TASK OBJECTIVE: Output, exactly as written, the lines below starting at the line containing "Provide the outline" and ending at the line containing "To be checked, a". Drop the pictures and keep both end lines.

SUPPLIED RECORDS:

[Start of Attachment]

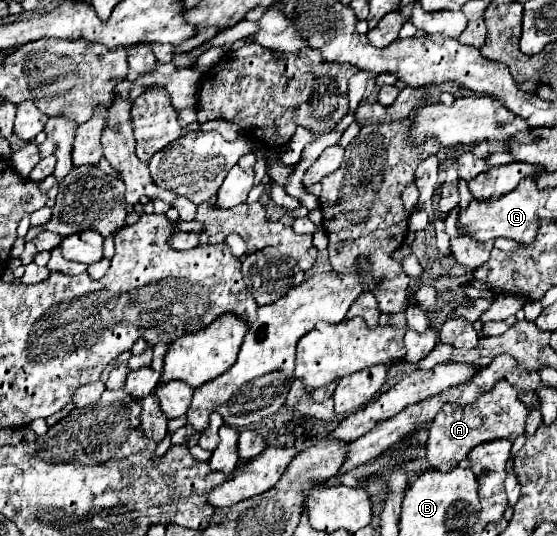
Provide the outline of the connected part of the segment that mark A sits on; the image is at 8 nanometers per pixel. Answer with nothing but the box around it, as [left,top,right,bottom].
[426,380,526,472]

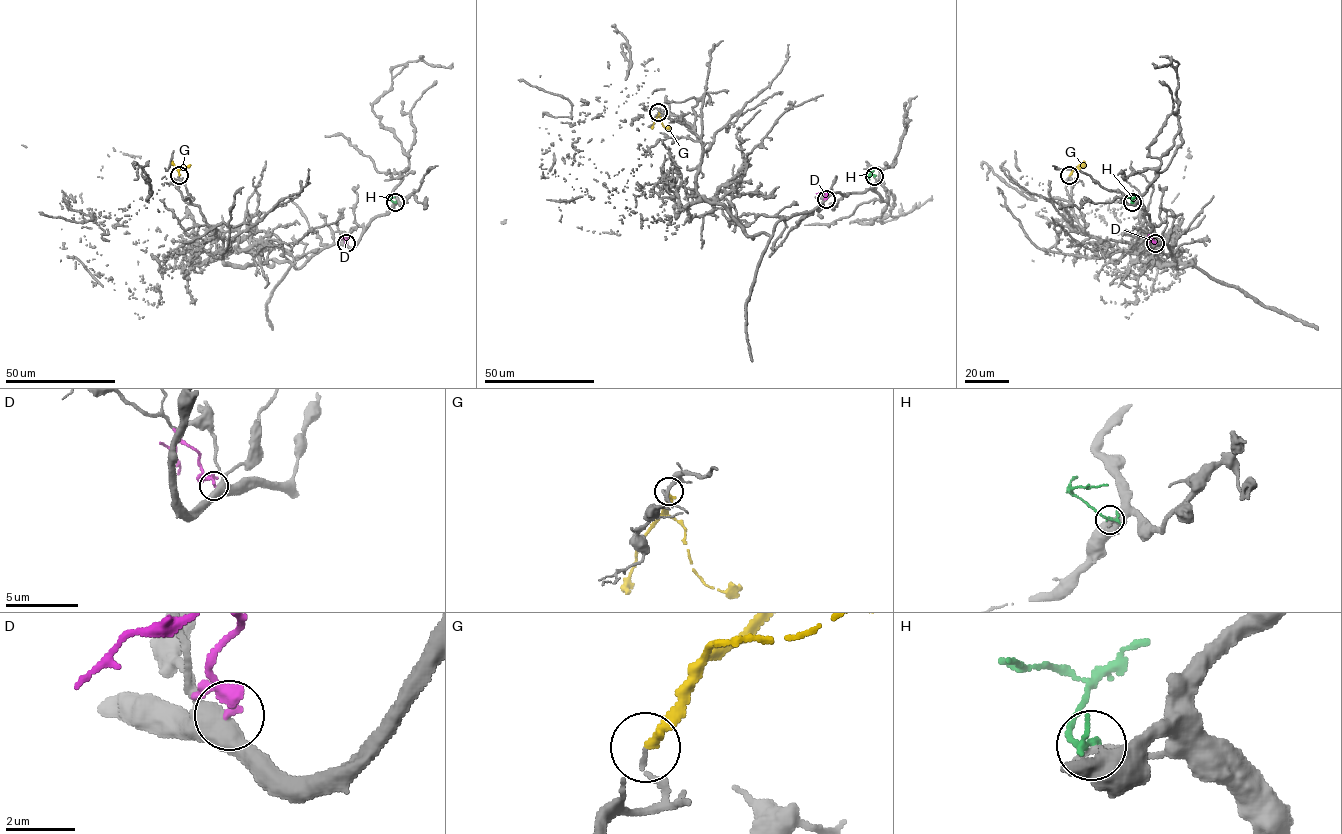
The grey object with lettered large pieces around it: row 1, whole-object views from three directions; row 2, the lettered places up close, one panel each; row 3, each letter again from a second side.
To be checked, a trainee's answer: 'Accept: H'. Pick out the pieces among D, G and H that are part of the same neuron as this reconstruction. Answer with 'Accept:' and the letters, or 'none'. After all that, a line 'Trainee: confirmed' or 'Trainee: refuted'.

[End of Attachment]
[Start of Attachment]

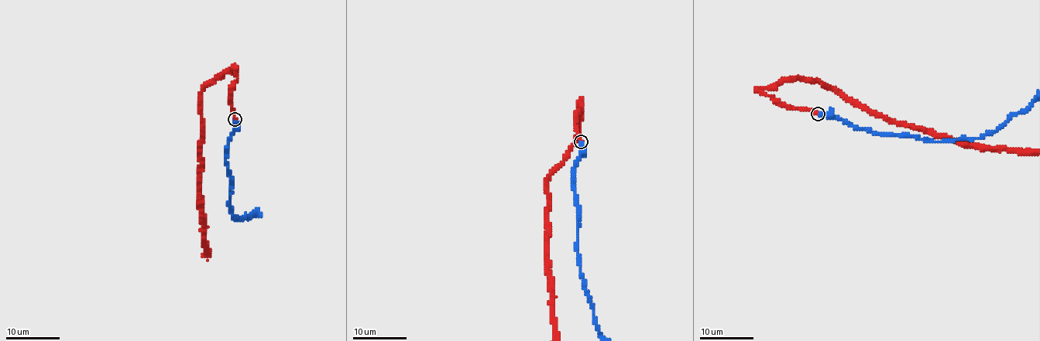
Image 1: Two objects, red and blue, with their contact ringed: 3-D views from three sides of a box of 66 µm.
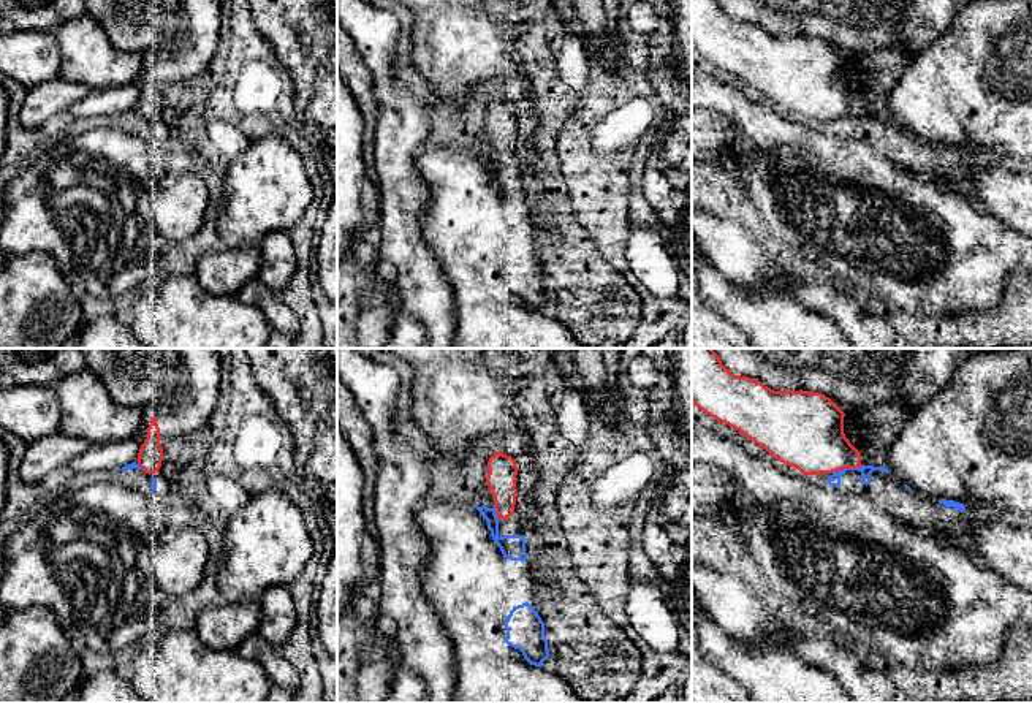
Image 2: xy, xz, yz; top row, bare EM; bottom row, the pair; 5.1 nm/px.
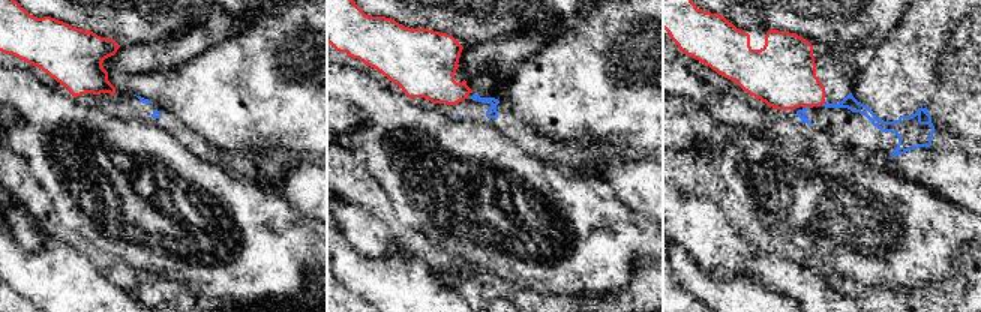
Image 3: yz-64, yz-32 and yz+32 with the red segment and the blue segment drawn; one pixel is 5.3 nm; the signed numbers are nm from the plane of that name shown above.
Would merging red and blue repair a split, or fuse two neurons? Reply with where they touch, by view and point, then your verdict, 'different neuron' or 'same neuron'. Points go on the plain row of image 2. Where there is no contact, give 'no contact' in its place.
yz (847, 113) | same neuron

[End of Attachment]

RESPONSE TO THIS TASK:
Provide the outline of the connected part of the segment that mark A sits on; the image is at 8 nanometers per pixel. Answer with nothing but the box around it, as [left,top,right,bottom].
[426,380,526,472]

The grey object with lettered large pieces around it: row 1, whole-object views from three directions; row 2, the lettered places up close, one panel each; row 3, each letter again from a second side.
To be checked, a trainee's answer: 'Accept: H'. Pick out the pieces among D, G and H that are part of the same neuron as this reconstruction. Answer with 'Accept:' and the letters, or 'none'. After all that, a line 'Trainee: confirmed' or 'Trainee: refuted'.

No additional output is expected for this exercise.